Un anno fa, la sonda Nasa Parker si è avvicinata al Sole più di quanto non abbia mai fatto nessun’altra missione in precedenza. Grazie a questo fly-by da record, la sonda è riuscita ad ottenere una serie di dati sulla corona solare. In particolare Parker è riuscita a mappare la fonte di un’importante componente del vento solare rivelando alcune inusuali inversioni del campo magnetico solare che potrebbero accelerare il viaggio delle particelle energetiche verso la Terra. Il risultato di questo studio è stato pubblicato il 4 dicembre su Nature, suddiviso in 4 diversi articoli.

Le particelle energetiche contenute nel vento solare interagiscono con il campo magnetico terrestre contribuendo a creare le aurore boreali e australi ma esse, hanno anche un potenziale distruttivo per le reti elettriche e le telecomunicazioni satellitari. Gli scienziati sono particolarmente interessati allo studio dell’ambiente magnetico del Sole per poter comprendere meglio le dinamiche dello space weather, ovvero dell’influenza che le condizioni dello spazio e del Sole esercitano sul nostro sistema tecnologico.

Uno degli obiettivi principali di Parker, è scoprire la fonte del vento solare ‘lento’ e di come esso viene accelerato nella parte più esterna dell’atmosfera solare, la corona. Il vento solare è composto da particelle cariche, principalmente protoni e nuclei di elio, che viaggiano lungo le linee del campo magnetico del Sole.
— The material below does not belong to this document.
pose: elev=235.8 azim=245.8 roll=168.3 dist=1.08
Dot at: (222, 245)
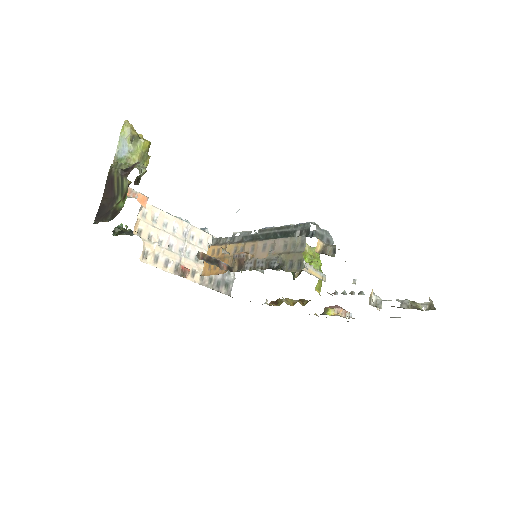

Il cosiddetto vento solare ‘veloce’, invece, ha una frequenza compresa tra 500 e 1.000 chilometri al secondo e proviene dai grandi buchi nella corona solare ai poli nord e sud del sole.

«I primi tre fly-by di Parker hanno prodotto risultati spettacolari, ha dichiarato Stuart Bale, dell’Università di Berkeley. “Possiamo vedere la struttura magnetica della corona, che ci dice che il vento solare sta emergendo da piccoli fori coronali; vediamo attività impulsiva e alcuni grandi getti che riteniamo siano collegati all’origine del vento solare».
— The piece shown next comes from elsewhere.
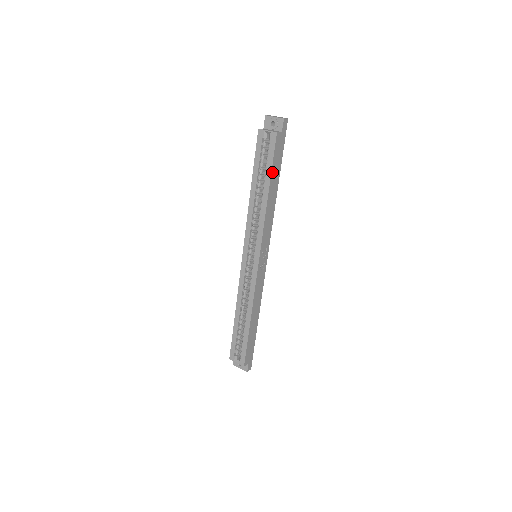
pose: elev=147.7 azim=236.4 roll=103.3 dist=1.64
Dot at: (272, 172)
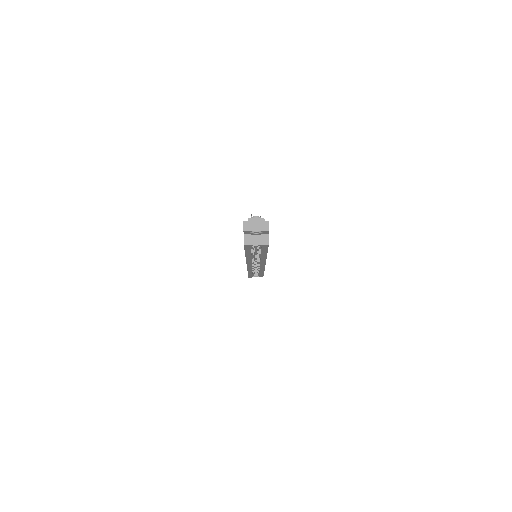
Dot at: occluded
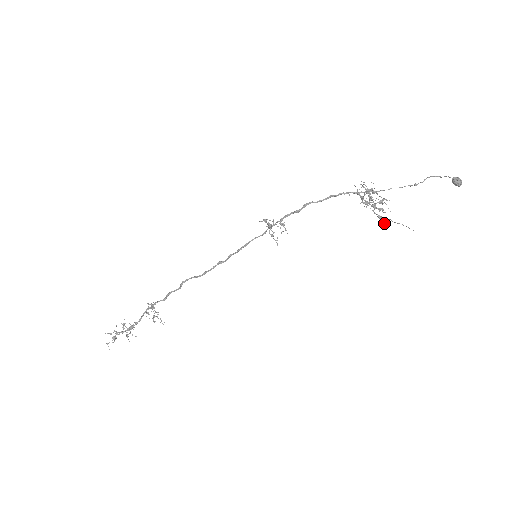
Durante ogni incontro ravvicinato, la sonda si è fermata per una settimana sopra un buco coronale –un’area dove la corona del Sole è più scura e più fredda delle aree circostanti – riuscendo ad osservare ciò che stava accadendo sulla superficie sottostante.

Un buco coronale osservato dalla sonda Nasa Stereo

Grazie alla mappatura agli ultravioletti realizzata da altre sonde tra cui Stereo (Solar Terrestrial Relations Observatory), lanciata nel 2006, il team di ricercatori è riuscito a scoprire che i buchi coronali sono con tutta probabilità la fonte del vento solare lento.

Gli scienziati hanno inoltre notato due particolari fenomeni: il primo riguarda un cambiamento nel campo magnetico – precisamente un’inversione di 180 gradi – avvenuta proprio mentre la sonda sorvolava l’area.

Il campo magnetico si è successivamente stabilizzato qualche tempo dopo tornando ai livelli precedenti. Gli scienziati ritengono che questi cambiamenti possano essere associati a una sorta di getti di plasma che riscaldano il vento solare.

Il secondo fenomeno che ha sorpreso gli scienziati è stata la presenza di polvere che ha investito la sonda durante i vari sorvoli del perielio, il punto più vicino al Sole. I granelli di polvere, più piccoli di un micron, sono costituiti da detriti di asteroidi o di comete che si sono avvicinati al Sole durante il loro viaggio.

«Studiare il vento solare dalla Terra – conclude Bale – è come osservare una cascata dal basso: col tempo ci stiamo avvicinando sempre di più alla sommità e possiamo vedere cosa accade. Parker sta osservando il vento solare che fuoriesce dai buchi coronali, ed è già un risultato eccezionale per la fisica solare».